§ **Task brief**: Scan the listing below for the word "Superstar", then copy each line that has it.

§ **Data section**:
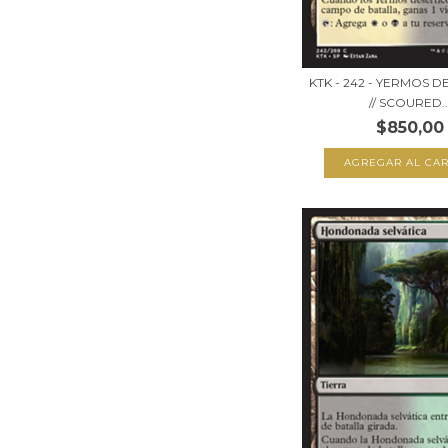
KTK - 242 - YERMOS 
// SCOURED..
$850,00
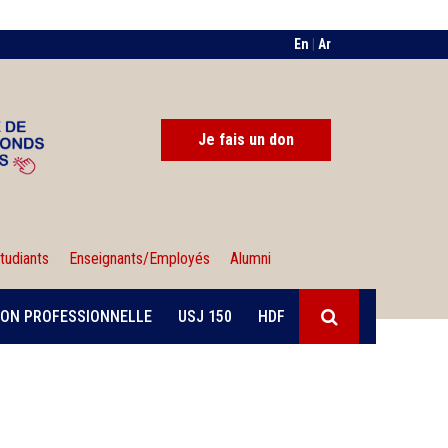
En
|
Ar
Je fais un don
tudiants
Enseignants/Employés
Alumni
ON PROFESSIONNELLE
USJ 150
HDF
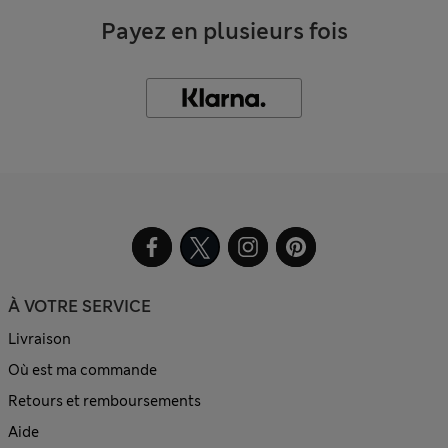
Payez en plusieurs fois
À VOTRE SERVICE
Livraison
Où est ma commande
Retours et remboursements
Aide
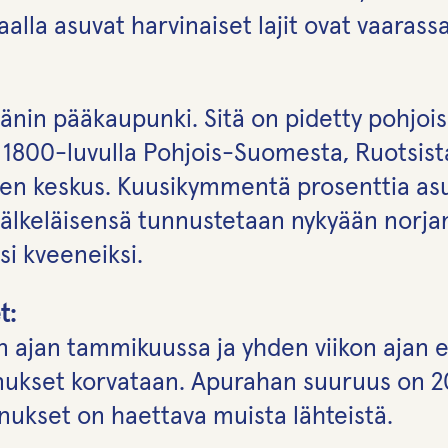
la asuvat harvinaiset lajit ovat vaarassa
änin pääkaupunki. Sitä on pidetty pohjoi
i 1800-luvulla Pohjois-Suomesta, Ruotsista
sten keskus. Kuusikymmentä prosenttia asu
jälkeläisensä tunnustetaan nykyään norja
i kveeneiksi.
t:
n ajan tammikuussa ja yhden viikon ajan 
nukset korvataan. Apurahan suuruus on 
nukset on haettava muista lähteistä.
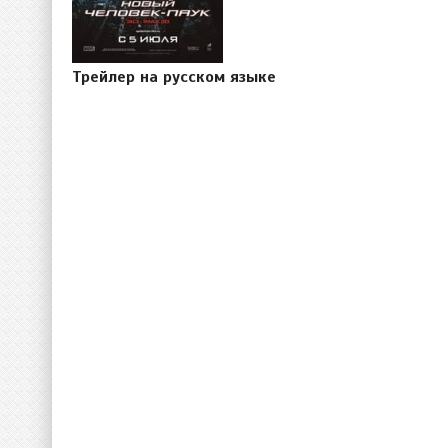
Трейлер на русском языке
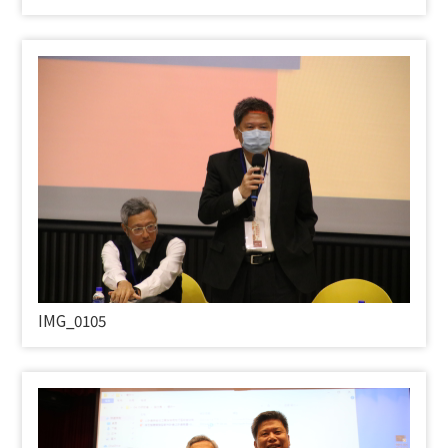
IMG_0105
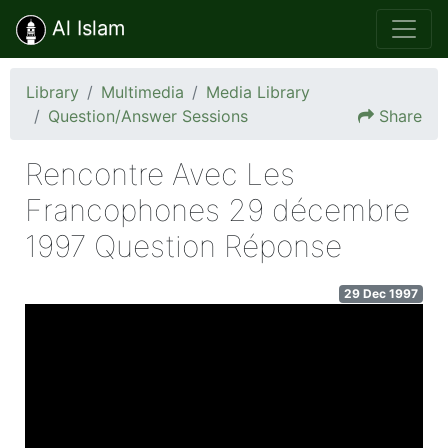
Al Islam
Library
Multimedia
Media Library
Question/Answer Sessions
Share
Rencontre Avec Les
Francophones 29 décembre
1997 Question Réponse
29 Dec 1997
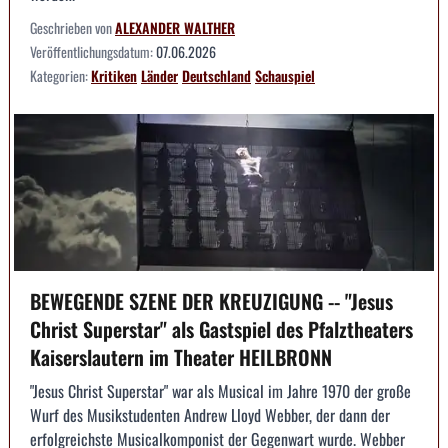
Geschrieben von
ALEXANDER WALTHER
Veröffentlichungsdatum:
07.06.2026
Kategorien:
Kritiken
Länder
Deutschland
Schauspiel
BEWEGENDE SZENE DER KREUZIGUNG -- "Jesus
Christ Superstar" als Gastspiel des Pfalztheaters
Kaiserslautern im Theater HEILBRONN
"Jesus Christ Superstar" war als Musical im Jahre 1970 der große
Wurf des Musikstudenten Andrew Lloyd Webber, der dann der
erfolgreichste Musicalkomponist der Gegenwart wurde. Webber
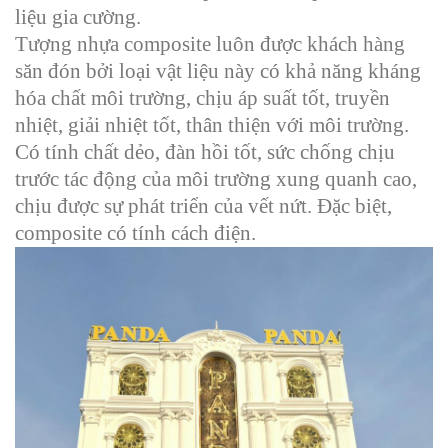
liệu gia cường.
Tượng nhựa composite luôn được khách hàng
săn đón bởi loại vật liệu này có khả năng kháng
hóa chất môi trường, chịu áp suất tốt, truyền
nhiệt, giải nhiệt tốt, thân thiện với môi trường.
Có tính chất dẻo, đàn hồi tốt, sức chống chịu
trước tác động của môi trường xung quanh cao,
chịu được sự phát triển của vết nứt. Đặc biệt,
composite có tính cách điện.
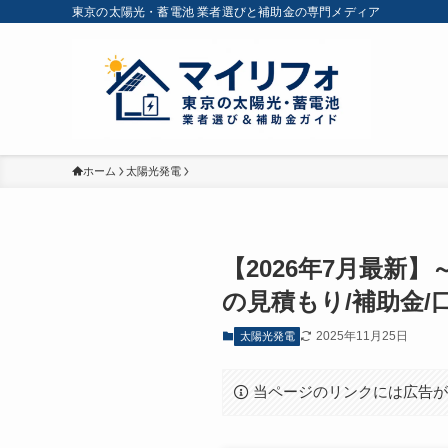
東京の太陽光・蓄電池 業者選びと補助金の専門メディア
ホーム
太陽光発電
【2026年7月最新
の見積もり/補助金/
2025年11月25日
太陽光発電
当ページのリンクには広告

§ **Output for this exercise**:
Christ Superstar" als Gastspiel des Pfalztheaters
"Jesus Christ Superstar" war als Musical im Jahre 1970 der große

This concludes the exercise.